Random observations about the show:

  • The way the singer’s voice shattered my assumptions. It surprised me to see just how much of Blake’s voice is really his voice, not electronically manipulated or enhanced – especially in songs like ‘Give Me My Month’, where it’s just him and the piano. He is a tremendously gifted singer, and it was awe-inspiring to see how the vocal calisthenics that appeared studio-tweaked were just raw talent.
  • I liked the way Ben Assiter used both a drum machine and an acoustic drum-kit, sometimes simultaneously. This may not seem like a big deal to you, but I am obsessed with sounds, and this is what I mean by a peek at the bones of a song – the realization, for example, that the sound of the hi-hat on Blake’s cover of Feist’s ‘Limit to your Love’ is really a hi-hat.
  • ‘I Never Learned To Share’ and ‘Lindisfarne’, two songs where Blake actually sequences and layers his voice, gave me goosebumps.

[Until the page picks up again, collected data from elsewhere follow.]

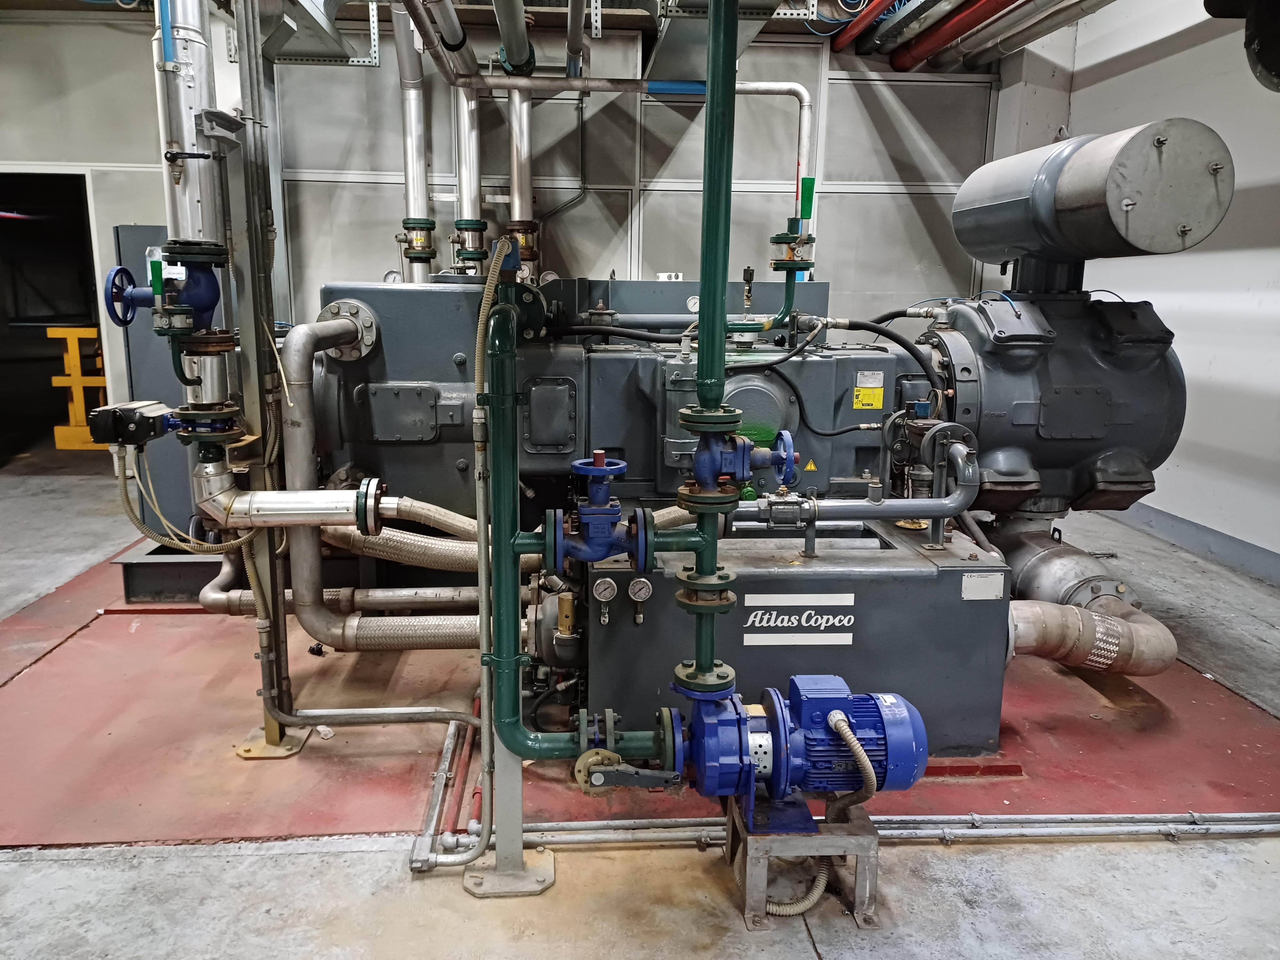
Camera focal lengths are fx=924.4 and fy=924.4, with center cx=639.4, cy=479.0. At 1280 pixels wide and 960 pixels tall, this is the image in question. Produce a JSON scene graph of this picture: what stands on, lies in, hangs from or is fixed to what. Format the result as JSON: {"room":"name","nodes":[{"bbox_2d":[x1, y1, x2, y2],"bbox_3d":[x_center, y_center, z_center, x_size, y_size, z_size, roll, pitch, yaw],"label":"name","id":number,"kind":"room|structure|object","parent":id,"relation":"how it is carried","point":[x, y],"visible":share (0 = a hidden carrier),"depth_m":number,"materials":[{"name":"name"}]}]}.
{"room":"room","nodes":[
{"label":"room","id":0,"kind":"room"},
{"bbox_2d":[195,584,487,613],"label":"pipe","id":1,"kind":"object","parent":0,"point":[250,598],"visible":0.59,"depth_m":3.50,"materials":[{"name":"silver metal"}]},
{"bbox_2d":[0,7,1013,453],"bbox_3d":[-1.549,-1.693,6.297,8.117,3.655,0.223,0,11,-4],"label":"back wall","id":2,"kind":"structure","parent":0,"point":[571,213],"depth_m":6.24,"materials":[{"name":"grey"}]},
{"bbox_2d":[0,172,103,457],"bbox_3d":[-4.572,-1.153,6.954,1.335,2.256,1.203,0,11,-4],"label":"doorway","id":3,"kind":"object","parent":2,"relation":"in","point":[25,176],"visible":0.62,"depth_m":7.25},
{"bbox_2d":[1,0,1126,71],"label":"ceiling","id":4,"kind":"structure","parent":0,"point":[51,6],"depth_m":6.05,"materials":[{"name":"metal"}]},
{"bbox_2d":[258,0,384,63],"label":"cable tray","id":5,"kind":"object","parent":4,"relation":"hanging from","point":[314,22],"visible":0.71,"depth_m":4.65,"materials":[{"name":"metal"}]},
{"bbox_2d":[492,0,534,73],"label":"pipe","id":6,"kind":"object","parent":4,"relation":"hanging from","point":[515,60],"visible":0.95,"depth_m":4.44,"materials":[{"name":"grey metal"}]},
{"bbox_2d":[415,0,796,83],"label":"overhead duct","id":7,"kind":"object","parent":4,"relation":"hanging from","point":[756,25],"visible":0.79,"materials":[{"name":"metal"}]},
{"bbox_2d":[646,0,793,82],"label":"overhead duct","id":8,"kind":"object","parent":4,"relation":"hanging from","point":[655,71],"visible":0.74,"depth_m":4.65,"materials":[{"name":"metal"}]},
{"bbox_2d":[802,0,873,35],"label":"blue cables","id":9,"kind":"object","parent":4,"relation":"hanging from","point":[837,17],"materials":[{"name":"blue plastic"}]},
{"bbox_2d":[829,0,898,53],"bbox_3d":[1.463,-2.884,5.118,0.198,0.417,1.886,0,11,-4],"label":"red pipe","id":10,"kind":"object","parent":4,"relation":"hanging from","point":[868,17],"visible":0.96,"depth_m":5.73,"materials":[{"name":"red metal"}]},
{"bbox_2d":[889,0,1016,71],"bbox_3d":[2.009,-2.815,5.202,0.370,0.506,1.269,0,11,-4],"label":"red pipe","id":11,"kind":"object","parent":4,"relation":"hanging from","point":[936,36],"visible":0.92,"depth_m":5.60,"materials":[{"name":"red metal"}]},
{"bbox_2d":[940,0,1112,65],"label":"pipe","id":12,"kind":"object","parent":4,"relation":"hanging from","point":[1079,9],"visible":0.92,"depth_m":5.59,"materials":[{"name":"metal"}]},
{"bbox_2d":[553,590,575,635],"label":"brass valve","id":13,"kind":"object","parent":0,"point":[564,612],"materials":[{"name":"gold metal"}]},
{"bbox_2d":[0,456,1279,959],"bbox_3d":[-1.097,0.680,3.533,9.523,0.120,9.515,0,11,-4],"label":"floor","id":14,"kind":"structure","parent":0,"point":[801,948],"depth_m":2.19,"materials":[{"name":"grey concrete"}]},
{"bbox_2d":[48,325,110,449],"bbox_3d":[-4.966,-0.887,8.519,0.628,1.061,0.945,0,11,-4],"label":"yellow stand","id":15,"kind":"object","parent":14,"relation":"on","point":[88,444],"visible":0.56,"depth_m":8.21,"materials":[{"name":"yellow metal"}]},
{"bbox_2d":[115,224,200,535],"bbox_3d":[-2.337,-0.491,4.844,0.601,1.544,0.548,0,11,-4],"label":"metal cabinet","id":16,"kind":"object","parent":14,"relation":"on","point":[173,452],"visible":0.32,"depth_m":4.66,"materials":[{"name":"grey metal"}]},
{"bbox_2d":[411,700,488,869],"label":"floor pipe","id":17,"kind":"object","parent":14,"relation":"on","point":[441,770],"visible":0.68,"depth_m":2.47,"materials":[{"name":"metal"}]},
{"bbox_2d":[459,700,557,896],"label":"support post","id":18,"kind":"object","parent":14,"relation":"on","point":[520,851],"visible":0.58,"depth_m":2.16,"materials":[{"name":"metal"}]},
{"bbox_2d":[481,270,690,761],"bbox_3d":[-0.106,0.096,1.989,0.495,1.068,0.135,0,11,-4],"label":"green pipe","id":19,"kind":"object","parent":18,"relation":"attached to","point":[520,732],"visible":0.85,"depth_m":1.97,"materials":[{"name":"green metal"}]},
{"bbox_2d":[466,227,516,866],"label":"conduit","id":20,"kind":"object","parent":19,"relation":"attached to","point":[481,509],"visible":0.9,"depth_m":2.15,"materials":[{"name":"metal"}]},
{"bbox_2d":[542,451,650,571],"bbox_3d":[-0.094,0.083,2.088,0.252,0.268,0.181,0,11,-4],"label":"valve","id":21,"kind":"object","parent":19,"relation":"attached to","point":[597,498],"visible":0.95,"depth_m":2.06,"materials":[{"name":"blue metal"}]},
{"bbox_2d":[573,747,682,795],"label":"valve","id":22,"kind":"object","parent":19,"relation":"attached to","point":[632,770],"visible":0.89,"depth_m":1.94,"materials":[{"name":"metal"}]},
{"bbox_2d":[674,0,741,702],"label":"green pipe","id":23,"kind":"object","parent":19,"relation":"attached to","point":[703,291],"visible":0.89,"depth_m":1.78,"materials":[{"name":"green metal"}]},
{"bbox_2d":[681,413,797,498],"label":"valve","id":24,"kind":"object","parent":23,"relation":"attached to","point":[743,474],"visible":0.85,"depth_m":1.98,"materials":[{"name":"blue metal"}]},
{"bbox_2d":[0,544,1279,847],"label":"red painted floor","id":25,"kind":"object","parent":14,"relation":"on","point":[406,775],"visible":0.53,"depth_m":2.79,"materials":[{"name":"red paint"}]},
{"bbox_2d":[114,539,230,603],"bbox_3d":[-1.882,0.379,4.331,0.832,0.195,0.741,0,11,-4],"label":"metal base","id":26,"kind":"object","parent":25,"relation":"on","point":[184,563],"visible":0.37,"depth_m":4.01,"materials":[{"name":"metal"}]},
{"bbox_2d":[222,0,300,755],"bbox_3d":[-1.150,-0.454,2.707,0.207,2.494,0.241,0,11,-4],"label":"support post","id":27,"kind":"object","parent":25,"relation":"on","point":[276,628],"visible":0.77,"depth_m":2.70,"materials":[{"name":"metal"}]},
{"bbox_2d":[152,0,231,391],"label":"vertical pipe","id":28,"kind":"object","parent":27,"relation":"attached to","point":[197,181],"visible":0.59,"depth_m":2.77,"materials":[{"name":"silver metal"}]},
{"bbox_2d":[87,400,177,446],"bbox_3d":[-1.344,-0.148,2.462,0.202,0.108,0.165,0,11,-4],"label":"valve actuator","id":29,"kind":"object","parent":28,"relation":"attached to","point":[136,423],"visible":0.92,"depth_m":2.41,"materials":[{"name":"black"}]},
{"bbox_2d":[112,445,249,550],"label":"cable","id":30,"kind":"object","parent":29,"relation":"hanging from","point":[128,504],"visible":0.83,"depth_m":2.69,"materials":[{"name":"plastic"}]},
{"bbox_2d":[109,237,236,378],"bbox_3d":[-1.248,-0.420,2.486,0.331,0.475,0.250,0,11,-4],"label":"valve","id":31,"kind":"object","parent":28,"relation":"attached to","point":[205,308],"visible":0.94,"depth_m":2.46,"materials":[{"name":"blue metal"}]},
{"bbox_2d":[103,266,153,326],"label":"handwheel","id":32,"kind":"object","parent":31,"relation":"attached to","point":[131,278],"visible":0.84,"depth_m":2.46,"materials":[{"name":"blue metal"}]},
{"bbox_2d":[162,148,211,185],"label":"lever valve","id":33,"kind":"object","parent":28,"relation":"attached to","point":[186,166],"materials":[{"name":"black metal"}]},
{"bbox_2d":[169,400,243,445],"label":"valve","id":34,"kind":"object","parent":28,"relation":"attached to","point":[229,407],"visible":0.84,"depth_m":2.51,"materials":[{"name":"blue metal"}]},
{"bbox_2d":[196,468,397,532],"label":"pipe","id":35,"kind":"object","parent":27,"relation":"attached to","point":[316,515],"visible":0.85,"depth_m":2.60,"materials":[{"name":"silver metal"}]},
{"bbox_2d":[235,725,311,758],"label":"base plate","id":36,"kind":"object","parent":25,"relation":"on","point":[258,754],"visible":0.53,"depth_m":2.78,"materials":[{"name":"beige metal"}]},
{"bbox_2d":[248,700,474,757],"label":"floor pipe","id":37,"kind":"object","parent":25,"relation":"on","point":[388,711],"visible":0.81,"depth_m":2.75,"materials":[{"name":"metal"}]},
{"bbox_2d":[295,276,925,536],"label":"compressor","id":38,"kind":"object","parent":25,"relation":"on","point":[372,294],"visible":0.37,"depth_m":3.82,"materials":[{"name":"metal"}]},
{"bbox_2d":[279,306,380,649],"bbox_3d":[-1.057,0.007,3.192,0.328,1.059,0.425,0,11,-4],"label":"pipe","id":39,"kind":"object","parent":38,"relation":"attached to","point":[327,326],"visible":0.9,"depth_m":3.07,"materials":[{"name":"silver metal"}]},
{"bbox_2d":[204,599,483,649],"bbox_3d":[-1.027,0.536,3.479,1.355,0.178,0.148,0,11,-4],"label":"pipes","id":40,"kind":"object","parent":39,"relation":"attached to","point":[475,636],"visible":0.59,"depth_m":3.44,"materials":[{"name":"silver metal"}]},
{"bbox_2d":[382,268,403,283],"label":"pressure gauge","id":41,"kind":"object","parent":38,"relation":"attached to","point":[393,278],"visible":0.59,"depth_m":4.36,"materials":[{"name":"metal"}]},
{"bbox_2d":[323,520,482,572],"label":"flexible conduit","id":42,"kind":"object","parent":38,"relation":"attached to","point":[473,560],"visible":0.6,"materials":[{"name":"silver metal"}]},
{"bbox_2d":[391,0,434,277],"bbox_3d":[-1.297,-1.992,5.266,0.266,1.621,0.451,0,11,-4],"label":"vertical pipe","id":43,"kind":"object","parent":38,"relation":"attached to","point":[414,203],"visible":0.77,"depth_m":5.24,"materials":[{"name":"silver metal"}]},
{"bbox_2d":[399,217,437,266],"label":"valve","id":44,"kind":"object","parent":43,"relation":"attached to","point":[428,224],"visible":0.97,"depth_m":4.80,"materials":[{"name":"metal"}]},
{"bbox_2d":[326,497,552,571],"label":"flexible hose","id":45,"kind":"object","parent":38,"relation":"attached to","point":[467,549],"visible":0.59,"depth_m":3.35,"materials":[{"name":"silver metal"}]},
{"bbox_2d":[451,81,486,272],"bbox_3d":[-1.008,-1.960,5.391,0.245,1.438,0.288,0,11,-4],"label":"vertical pipe","id":46,"kind":"object","parent":38,"relation":"attached to","point":[462,181],"visible":0.63,"depth_m":5.39,"materials":[{"name":"silver metal"}]},
{"bbox_2d":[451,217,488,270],"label":"valve","id":47,"kind":"object","parent":46,"relation":"attached to","point":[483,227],"visible":0.92,"depth_m":4.92,"materials":[{"name":"metal"}]},
{"bbox_2d":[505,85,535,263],"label":"vertical pipe","id":48,"kind":"object","parent":38,"relation":"attached to","point":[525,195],"visible":0.57,"depth_m":5.63,"materials":[{"name":"silver metal"}]},
{"bbox_2d":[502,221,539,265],"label":"valve","id":49,"kind":"object","parent":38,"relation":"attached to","point":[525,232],"visible":0.69,"depth_m":5.36,"materials":[{"name":"metal"}]},
{"bbox_2d":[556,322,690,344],"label":"black hose","id":50,"kind":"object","parent":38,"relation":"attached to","point":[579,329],"visible":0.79,"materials":[{"name":"black rubber"}]},
{"bbox_2d":[442,78,815,260],"bbox_3d":[-0.082,-1.642,4.994,2.163,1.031,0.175,0,11,-4],"label":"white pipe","id":51,"kind":"object","parent":38,"relation":"attached to","point":[756,87],"visible":0.79,"depth_m":4.95,"materials":[{"name":"metal"}]},
{"bbox_2d":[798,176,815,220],"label":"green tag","id":52,"kind":"object","parent":51,"relation":"attached to","point":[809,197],"visible":0.9,"depth_m":3.71,"materials":[{"name":"green plastic"}]},
{"bbox_2d":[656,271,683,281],"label":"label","id":53,"kind":"object","parent":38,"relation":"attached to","point":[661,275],"visible":0.62,"depth_m":5.24,"materials":[{"name":"white"}]},
{"bbox_2d":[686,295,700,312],"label":"pressure gauge","id":54,"kind":"object","parent":38,"relation":"attached to","point":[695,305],"visible":0.72,"depth_m":4.25,"materials":[{"name":"white metal"}]},
{"bbox_2d":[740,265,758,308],"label":"small valve","id":55,"kind":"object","parent":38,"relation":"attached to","point":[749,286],"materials":[{"name":"metal"}]},
{"bbox_2d":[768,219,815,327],"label":"valve","id":56,"kind":"object","parent":38,"relation":"attached to","point":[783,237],"visible":0.95,"depth_m":3.73,"materials":[{"name":"metal"}]},
{"bbox_2d":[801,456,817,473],"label":"warning sticker","id":57,"kind":"object","parent":38,"relation":"attached to","point":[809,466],"visible":0.94,"depth_m":3.40,"materials":[{"name":"yellow plastic"}]},
{"bbox_2d":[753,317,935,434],"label":"black hose","id":58,"kind":"object","parent":38,"relation":"attached to","point":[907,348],"visible":0.83,"depth_m":3.57,"materials":[{"name":"black rubber"}]},
{"bbox_2d":[853,370,885,410],"bbox_3d":[0.864,-0.330,3.483,0.135,0.131,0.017,0,11,-4],"label":"warning label","id":59,"kind":"object","parent":38,"relation":"attached to","point":[870,402],"visible":0.98,"depth_m":3.48,"materials":[{"name":"yellow"}]},
{"bbox_2d":[921,284,1185,519],"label":"compressor cylinder","id":60,"kind":"object","parent":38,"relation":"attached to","point":[1180,385],"visible":0.63,"depth_m":3.47,"materials":[{"name":"metal"}]},
{"bbox_2d":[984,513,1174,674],"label":"pipe","id":61,"kind":"object","parent":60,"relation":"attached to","point":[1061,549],"visible":0.67,"depth_m":3.45,"materials":[{"name":"metal"}]},
{"bbox_2d":[953,120,1231,275],"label":"cylindrical tank","id":62,"kind":"object","parent":60,"relation":"on","point":[1209,221],"visible":0.97,"depth_m":3.08,"materials":[{"name":"metal"}]},
{"bbox_2d":[576,512,1015,757],"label":"metal tank","id":63,"kind":"object","parent":25,"relation":"on","point":[960,571],"visible":0.6,"depth_m":2.70,"materials":[{"name":"grey metal"}]},
{"bbox_2d":[591,576,618,602],"bbox_3d":[-0.095,0.309,2.571,0.069,0.068,0.028,0,11,-4],"label":"pressure gauge","id":64,"kind":"object","parent":63,"relation":"attached to","point":[603,584],"visible":0.98,"depth_m":2.56,"materials":[{"name":"metal"}]},
{"bbox_2d":[626,576,653,603],"bbox_3d":[0.002,0.303,2.525,0.066,0.066,0.029,0,11,-4],"label":"pressure gauge","id":65,"kind":"object","parent":63,"relation":"attached to","point":[642,592],"visible":0.98,"depth_m":2.52,"materials":[{"name":"silver metal"}]},
{"bbox_2d":[743,592,856,646],"bbox_3d":[0.445,0.393,2.567,0.358,0.134,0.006,0,11,-4],"label":"label","id":66,"kind":"object","parent":63,"relation":"attached to","point":[777,603],"visible":0.96,"depth_m":2.57,"materials":[{"name":"white plastic"}]},
{"bbox_2d":[733,422,979,540],"bbox_3d":[0.663,0.031,2.833,0.800,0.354,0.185,0,11,-4],"label":"pipe","id":67,"kind":"object","parent":63,"relation":"attached to","point":[891,509],"visible":0.95,"depth_m":2.81,"materials":[{"name":"metal"}]},
{"bbox_2d":[960,571,1004,600],"bbox_3d":[0.960,0.300,2.590,0.133,0.072,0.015,0,11,-4],"label":"label","id":68,"kind":"object","parent":63,"relation":"attached to","point":[981,582],"visible":0.97,"depth_m":2.59,"materials":[{"name":"white metal"}]},
{"bbox_2d":[728,790,880,928],"bbox_3d":[0.366,0.845,2.128,0.297,0.209,0.284,0,11,-4],"label":"stand","id":69,"kind":"object","parent":14,"relation":"on","point":[860,872],"visible":0.65,"depth_m":2.02,"materials":[{"name":"metal"}]},
{"bbox_2d":[677,673,928,805],"bbox_3d":[0.309,0.601,2.090,0.720,0.328,0.284,0,11,-4],"label":"pump","id":70,"kind":"object","parent":69,"relation":"on","point":[883,743],"visible":0.8,"depth_m":2.04,"materials":[{"name":"blue metal"}]},
{"bbox_2d":[763,705,873,913],"bbox_3d":[0.395,0.736,2.098,0.310,0.396,0.098,0,11,-4],"label":"flexible conduit","id":71,"kind":"object","parent":70,"relation":"attached to","point":[849,738],"visible":0.87,"depth_m":2.08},
{"bbox_2d":[479,810,1279,848],"bbox_3d":[0.912,0.907,2.411,2.755,0.049,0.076,0,11,-4],"label":"floor pipe","id":72,"kind":"object","parent":14,"relation":"on","point":[1212,827],"visible":0.84,"depth_m":2.39,"materials":[{"name":"silver metal"}]},
{"bbox_2d":[986,0,1279,581],"bbox_3d":[3.250,-1.181,3.148,0.215,3.898,7.322,0,11,-4],"label":"right wall","id":73,"kind":"structure","parent":0,"point":[1143,74],"depth_m":5.00,"materials":[{"name":"white paint"}]},
{"bbox_2d":[1104,501,1279,586],"bbox_3d":[3.151,0.614,3.689,0.022,0.126,6.498,0,11,-4],"label":"baseboard","id":74,"kind":"structure","parent":73,"relation":"attached to","point":[1191,525],"depth_m":5.08,"materials":[{"name":"grey paint"}]},
{"bbox_2d":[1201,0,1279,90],"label":"black pipe","id":75,"kind":"object","parent":73,"relation":"attached to","point":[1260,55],"visible":0.94,"depth_m":2.92,"materials":[{"name":"black"}]}
]}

  • The new songs they played, one to close the show, the other in the encore, sounded more upbeat, much unlike Blake’s usual style, making for a concert where the melancholy, sparse melodies were punctuated with very peppy, head-bopping sequences.  And it also makes me happy to know that Blake is not sticking to the style that has worked for him, and is trying out different things. It’s also made me fairly sure that I am going to see this guy the next time he performs in LA.
  • The throbbing bass, oh dear god, especially on the encore track ‘Anti-War Dub’ and ‘Limit to your Love’. Think about the deepest, most gut-rattling growl of a subsonic frequency you’ve ever heard, and you’ll probably understand. Maybe.
  • Blake introduced drummer Ben Assiter and guitarist Rob McAndrews as his high-school friends, who have been accompanying him since the very beginning of his career. That made me smile.
  • My favorite Blake song, in case you haven’t figured it out already, is ‘The Wilhelm Scream’. It was the last song (pre-encore), just like I had expected, but maybe because I had already you-tubed it, the song did not have the level of spontaneity to it as the others. Perhaps that is not so surprising after all, considering how much these guys must have played the track live.
  • This did not however prevent me from recording the song myself, on the phone.

Note: the pictures were taken off the iPhone, please excuse the poor quality.